Standards & Codes Related Research
In California alone, approximately 28 million external power supplies were sold in 2003; the average efficiency of those power supplies was inexcusably low. With the help of PIER-funding, Ecos Consulting and the Electrical Power Research Institute (EPRI) created a standard testing procedure for single-volt power supplies. A Case Initiative was then prepared for PG&E by Ecos Consulting, the Davis Energy Group, and Energy Solutions to create the power supply standards that are now a part of Title 20.
In 2008, the U.S Environmental Protection Agency's Energy Star Program was able to create and launch labeling protocol for external power supplies in the United States and China. This protocol as well as the design guide and testing procedure created with PIER funding have led to increased development of efficient power supplies which has provided significant energy savings to Californians and the rest of the United States.
The NightBreeze™ is an innovative solution to high residential cooling loads.
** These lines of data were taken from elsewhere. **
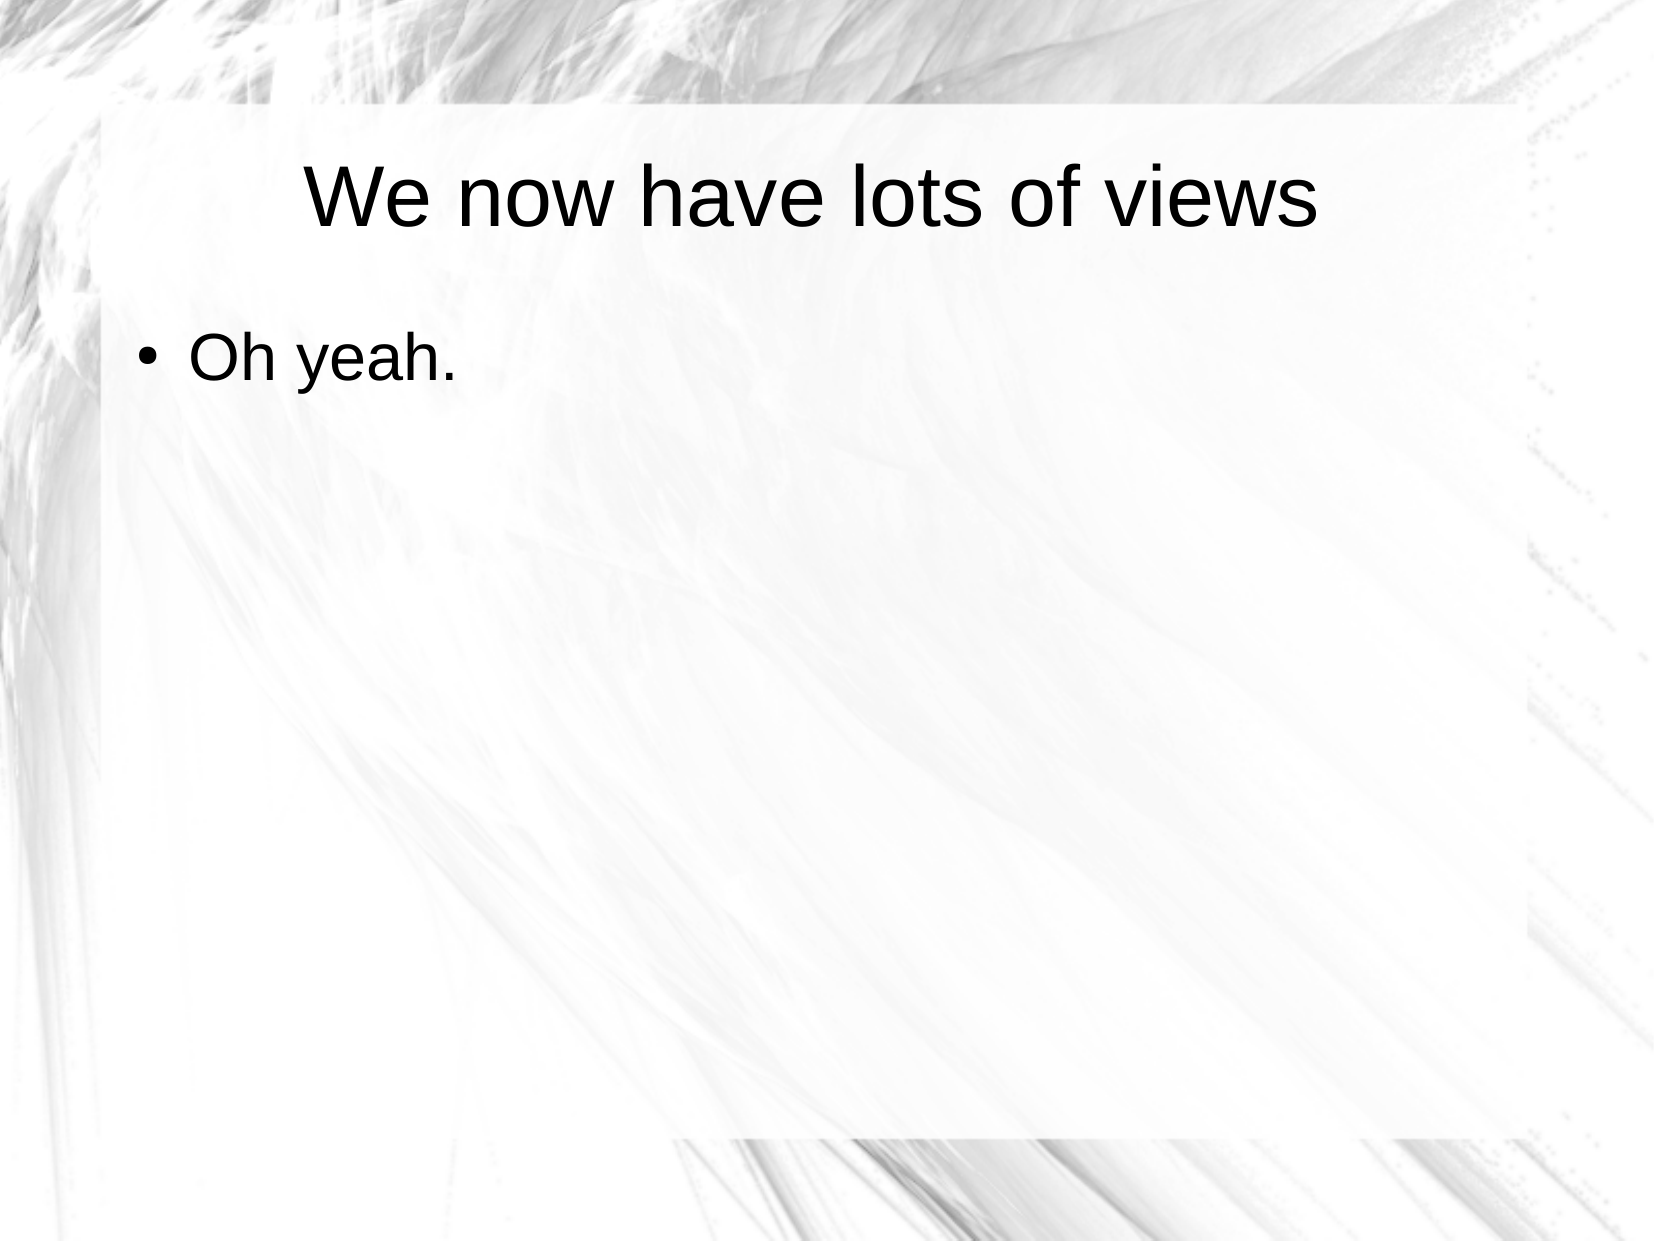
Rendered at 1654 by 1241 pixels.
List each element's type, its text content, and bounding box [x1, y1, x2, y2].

picture [0, 0, 1654, 1241]
list Oh yeah. [118, 319, 1571, 945]
title We now have lots of views [118, 112, 1506, 281]
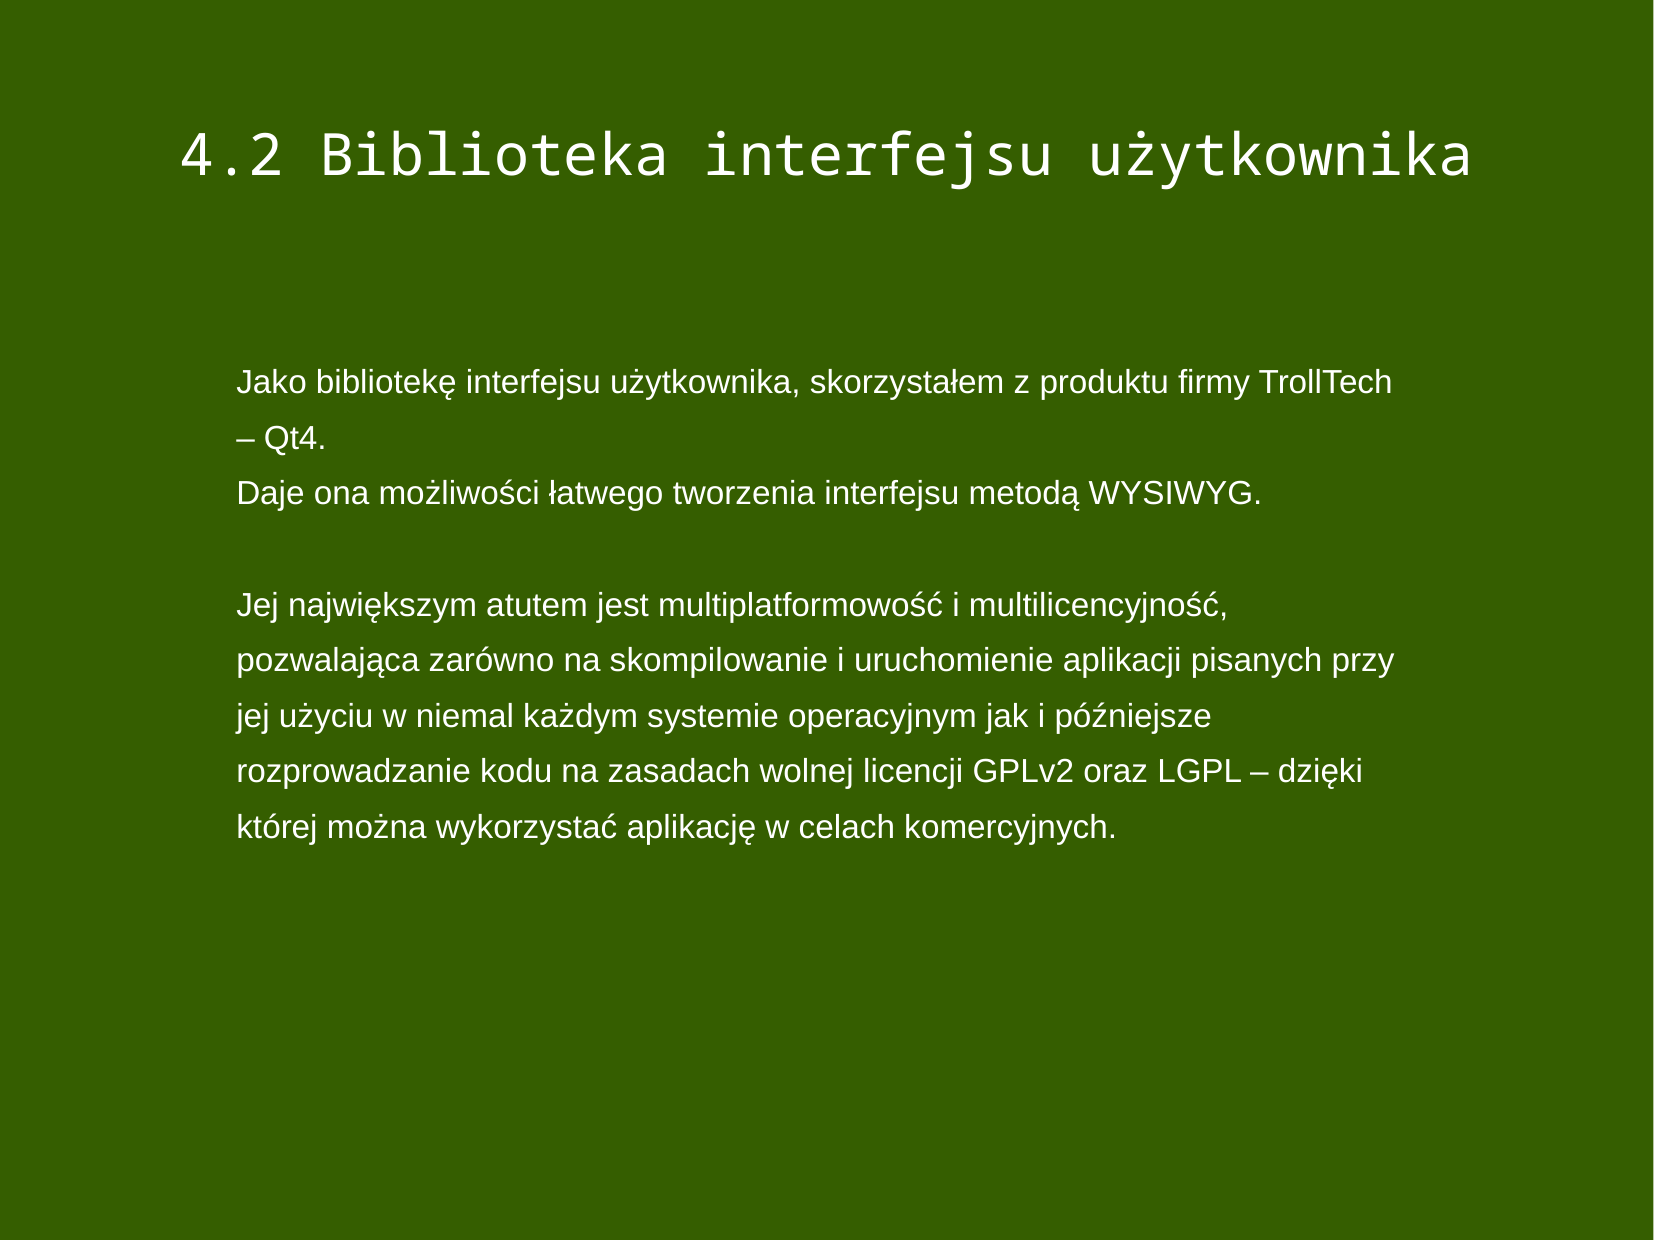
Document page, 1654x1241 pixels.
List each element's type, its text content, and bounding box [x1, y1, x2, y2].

By circulating cool night air through a house, heat stored in a buildings thermal mass can be released during the night which then allows it to naturally store heat during the day. This significantly decreases energy consumed as well shifting that energy consumption to lower rate periods (off-peak).
A report has been drafted for recommended modeling rules, potential compliance credits, and preliminary eligibility criteria for residential night ventilation cooling systems, which are proposed to be added to the 2013 Title 24. This could potentially lead to substantial energy and thus cost savings for California residents.
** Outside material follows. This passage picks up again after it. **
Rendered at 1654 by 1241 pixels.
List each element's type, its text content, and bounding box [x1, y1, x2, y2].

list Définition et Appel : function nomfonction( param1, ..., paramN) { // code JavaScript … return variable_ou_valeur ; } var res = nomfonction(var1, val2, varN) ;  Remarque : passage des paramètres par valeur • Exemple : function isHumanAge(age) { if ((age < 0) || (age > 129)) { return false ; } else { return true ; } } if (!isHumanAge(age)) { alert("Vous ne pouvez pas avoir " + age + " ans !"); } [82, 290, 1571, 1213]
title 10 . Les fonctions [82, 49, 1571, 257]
Radiant heating has well-recognized comfort benefits, but has been hindered by high installation costs and more challenging construction trades coordination issues. This brief summary or technical brief describes a PIER project which developed methods to reduce these barriers. See the final report.
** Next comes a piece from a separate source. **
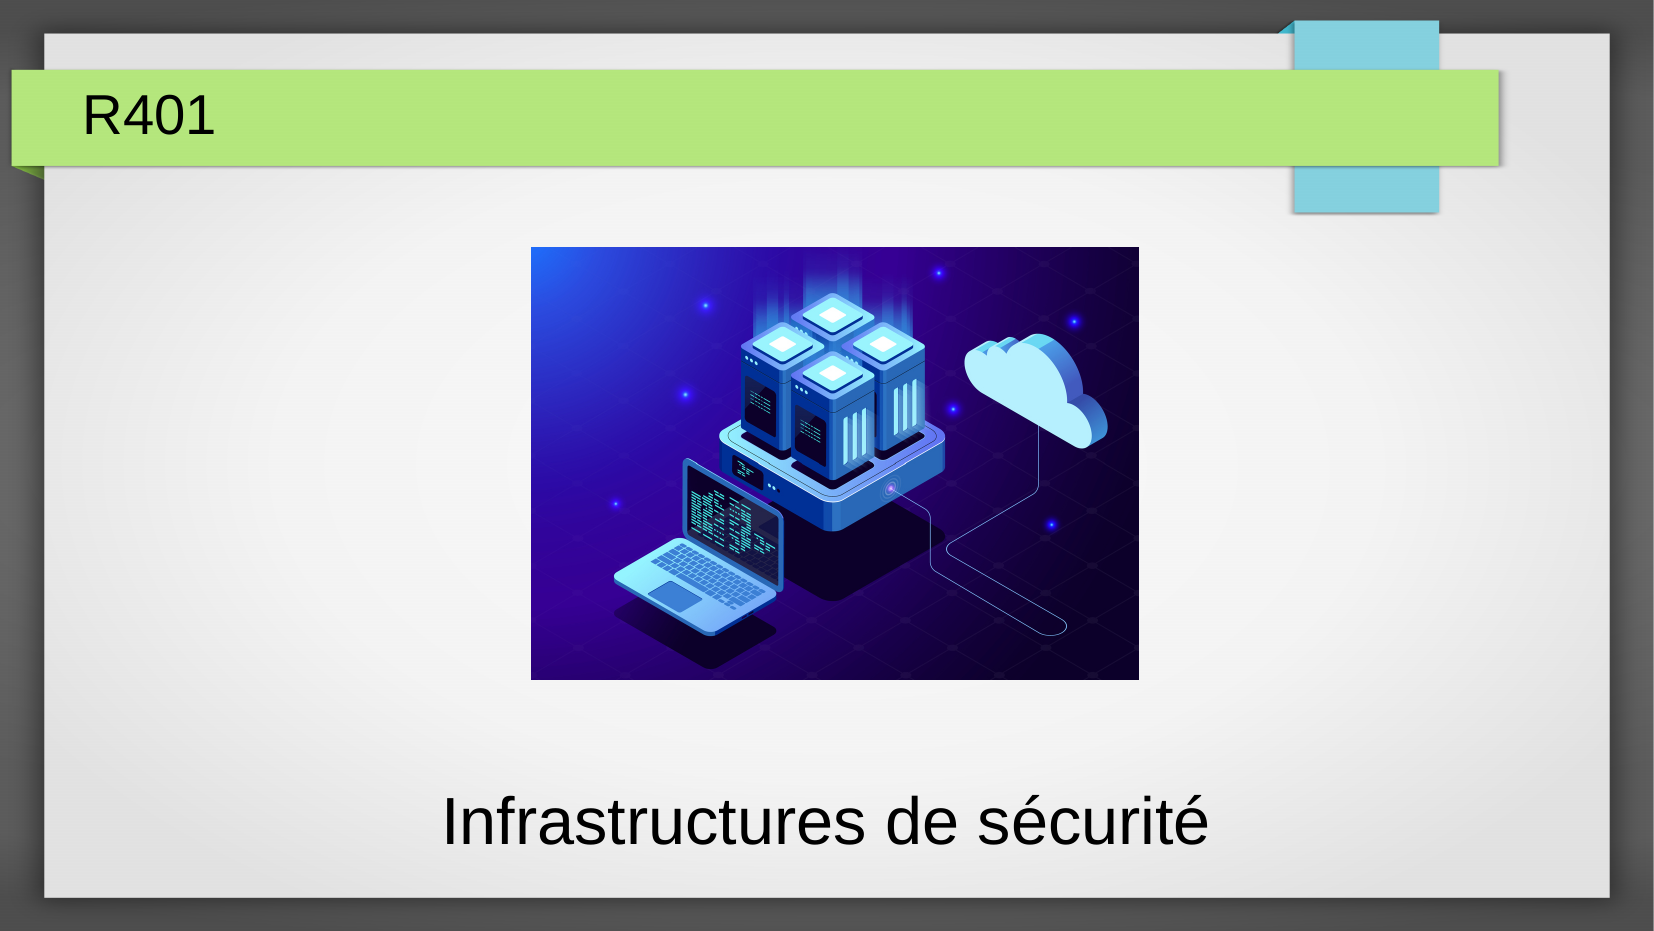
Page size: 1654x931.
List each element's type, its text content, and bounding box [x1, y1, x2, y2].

title R401 [82, 70, 1264, 160]
subtitle Infrastructures de sécurité [82, 744, 1571, 899]
picture [0, 0, 1654, 931]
These concepts were developed further at the Western Cooling Efficiency Center at UC Davis, culminating into the introduction of several products for commercial buildings, such as ClimateMat by Viega. Big-box retailers, like Walmart, have tested this system in floor-based radiant cooling systems in California and Nevada, and a Title 24 change has been proposed for 2013 to incorporate modeling for radiant cooling into non-residential compliance software. The radiant cooling systems are expected to save more than 40% of energy compared with all-air cooling.
In Viega's case study on Walmart, it was found that the Climate Mat reduced cooling energy consumption by 50% and required less maintenance than the standard forced air systems.